- **WHAT NEEDS TO BE DONE**
Copy the data below exactly, but not the pictures it contains.

- **PROVIDED MATERIAL**
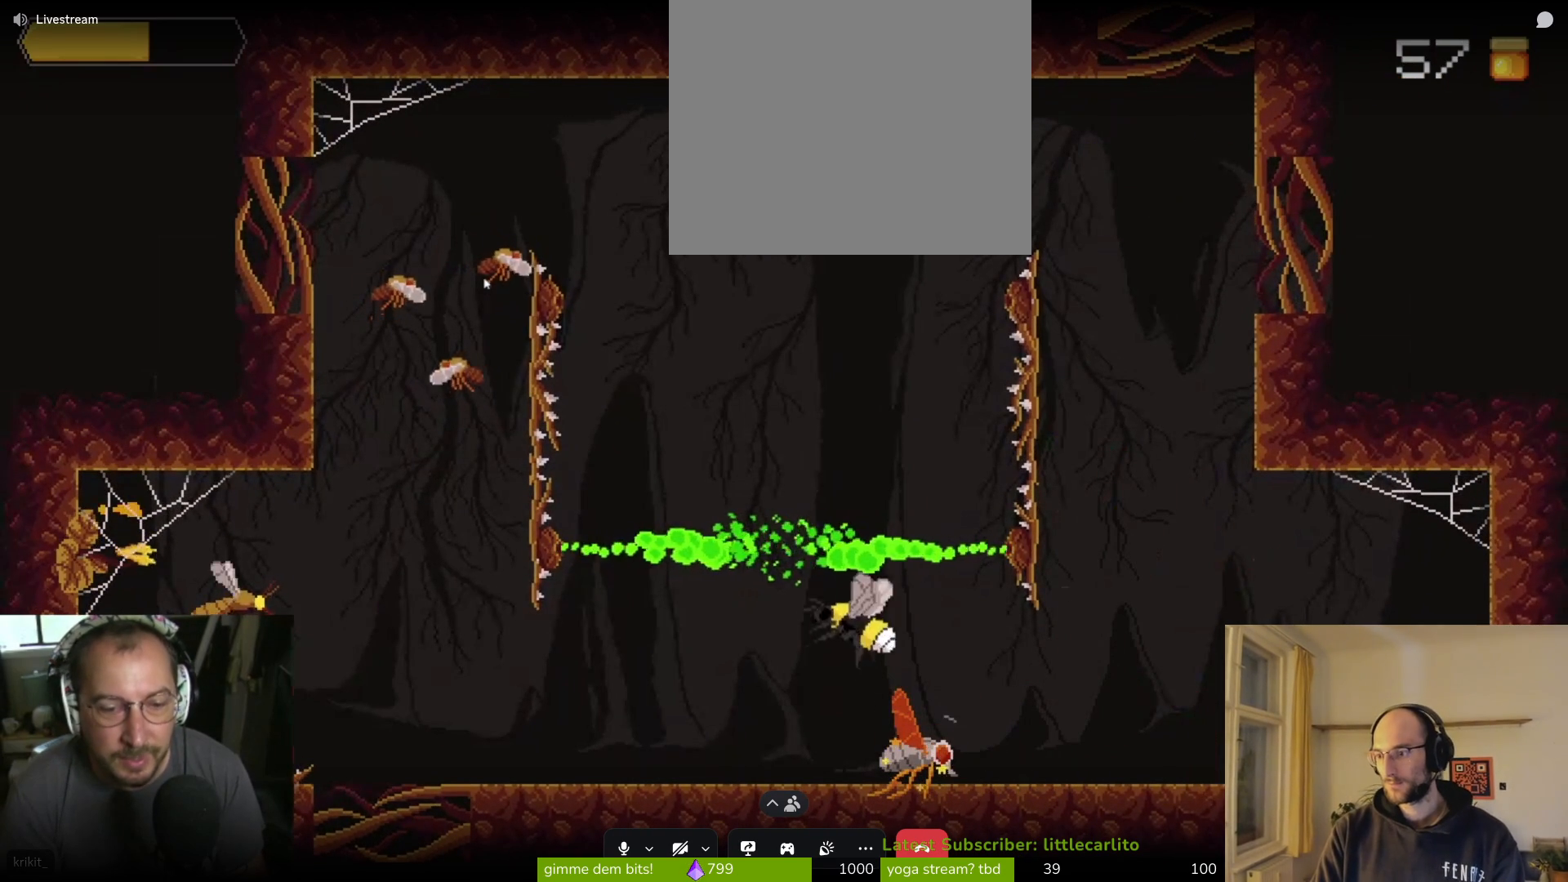
{"buttons": ["CIRCLE"], "left_stick": "left", "right_stick": "center", "events": [[467, "CIRCLE", "down"]]}
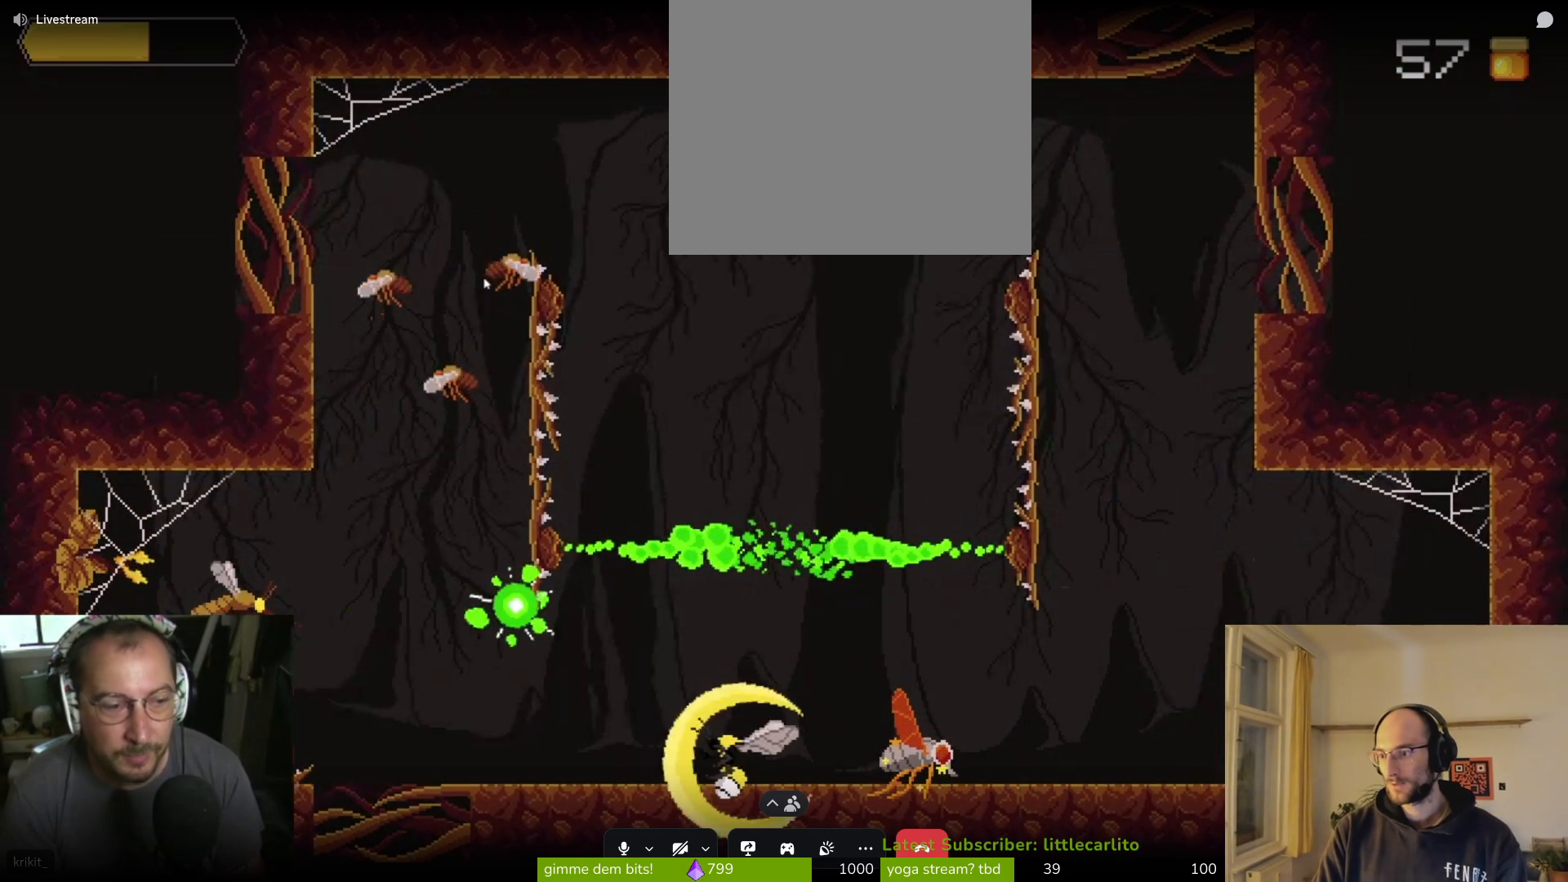
{"buttons": [], "left_stick": "left", "right_stick": "center", "events": [[67, "CIRCLE", "up"]]}
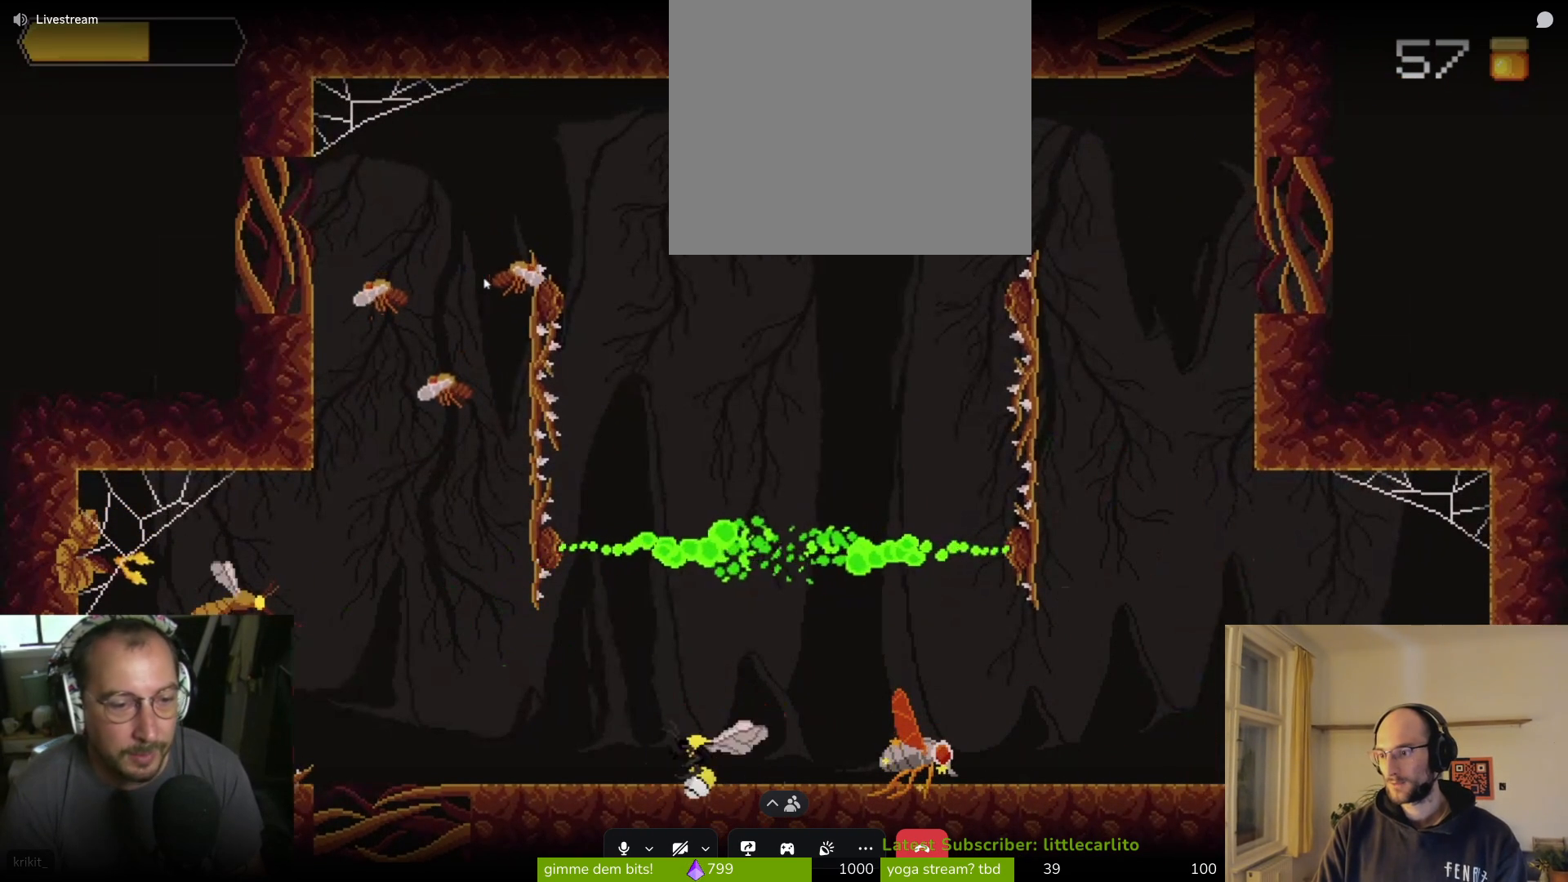
{"buttons": [], "left_stick": "right", "right_stick": "center", "events": [[200, "left_stick", "right"]]}
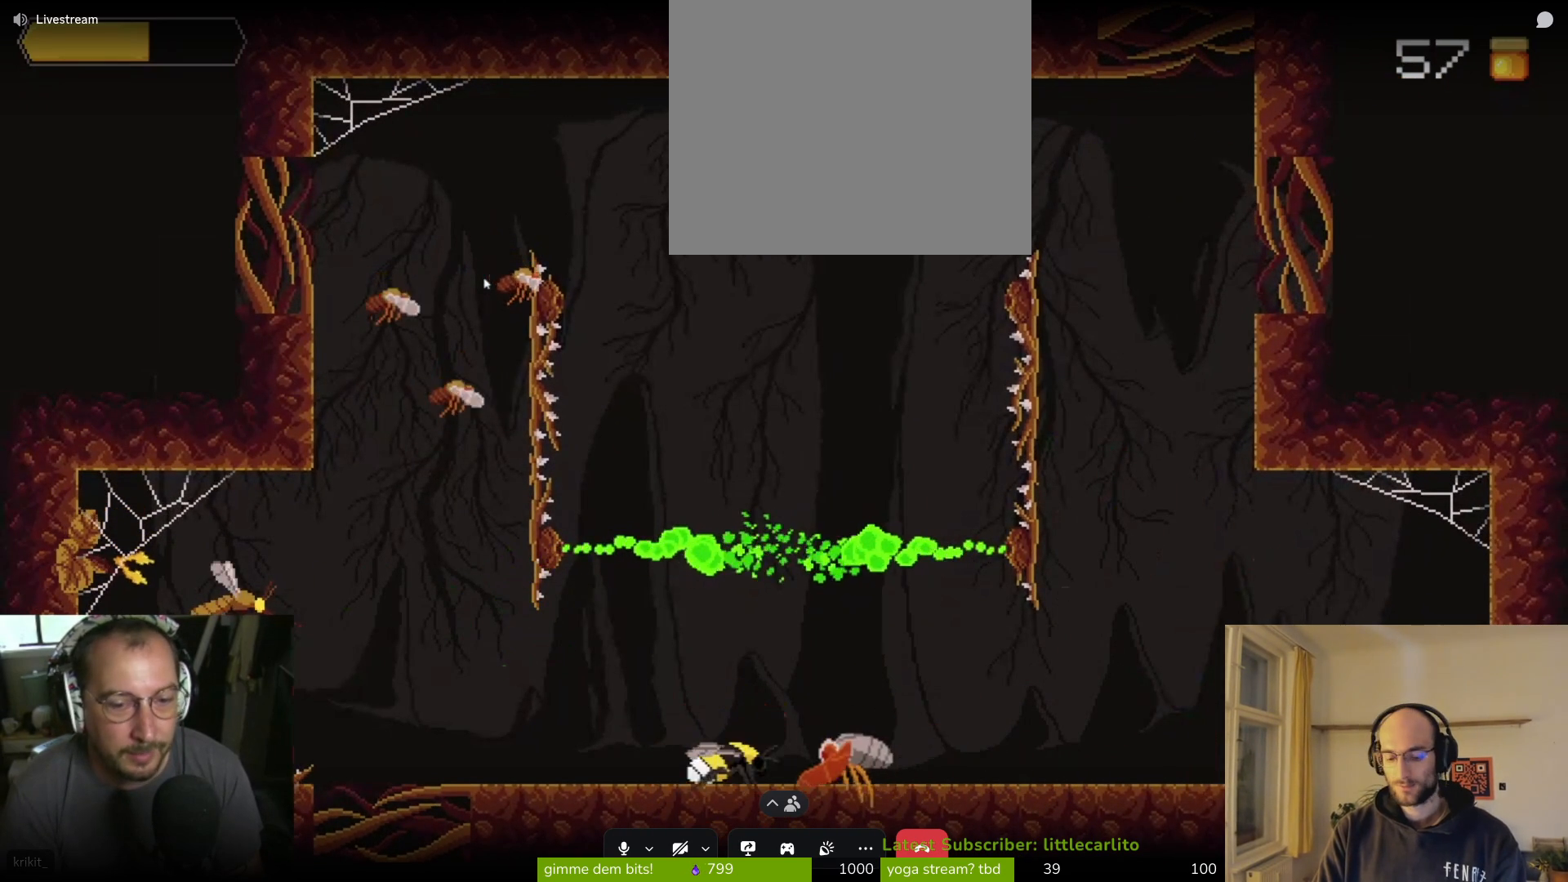
{"buttons": [], "left_stick": "left", "right_stick": "center", "events": [[33, "CIRCLE", "down"], [167, "CIRCLE", "up"], [367, "left_stick", "left"]]}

- **WORKED SOLUTION**
{"buttons": ["CIRCLE"], "left_stick": "left", "right_stick": "center", "events": [[467, "CIRCLE", "down"]]}
{"buttons": [], "left_stick": "left", "right_stick": "center", "events": [[67, "CIRCLE", "up"]]}
{"buttons": [], "left_stick": "right", "right_stick": "center", "events": [[200, "left_stick", "right"]]}
{"buttons": [], "left_stick": "left", "right_stick": "center", "events": [[33, "CIRCLE", "down"], [167, "CIRCLE", "up"], [367, "left_stick", "left"]]}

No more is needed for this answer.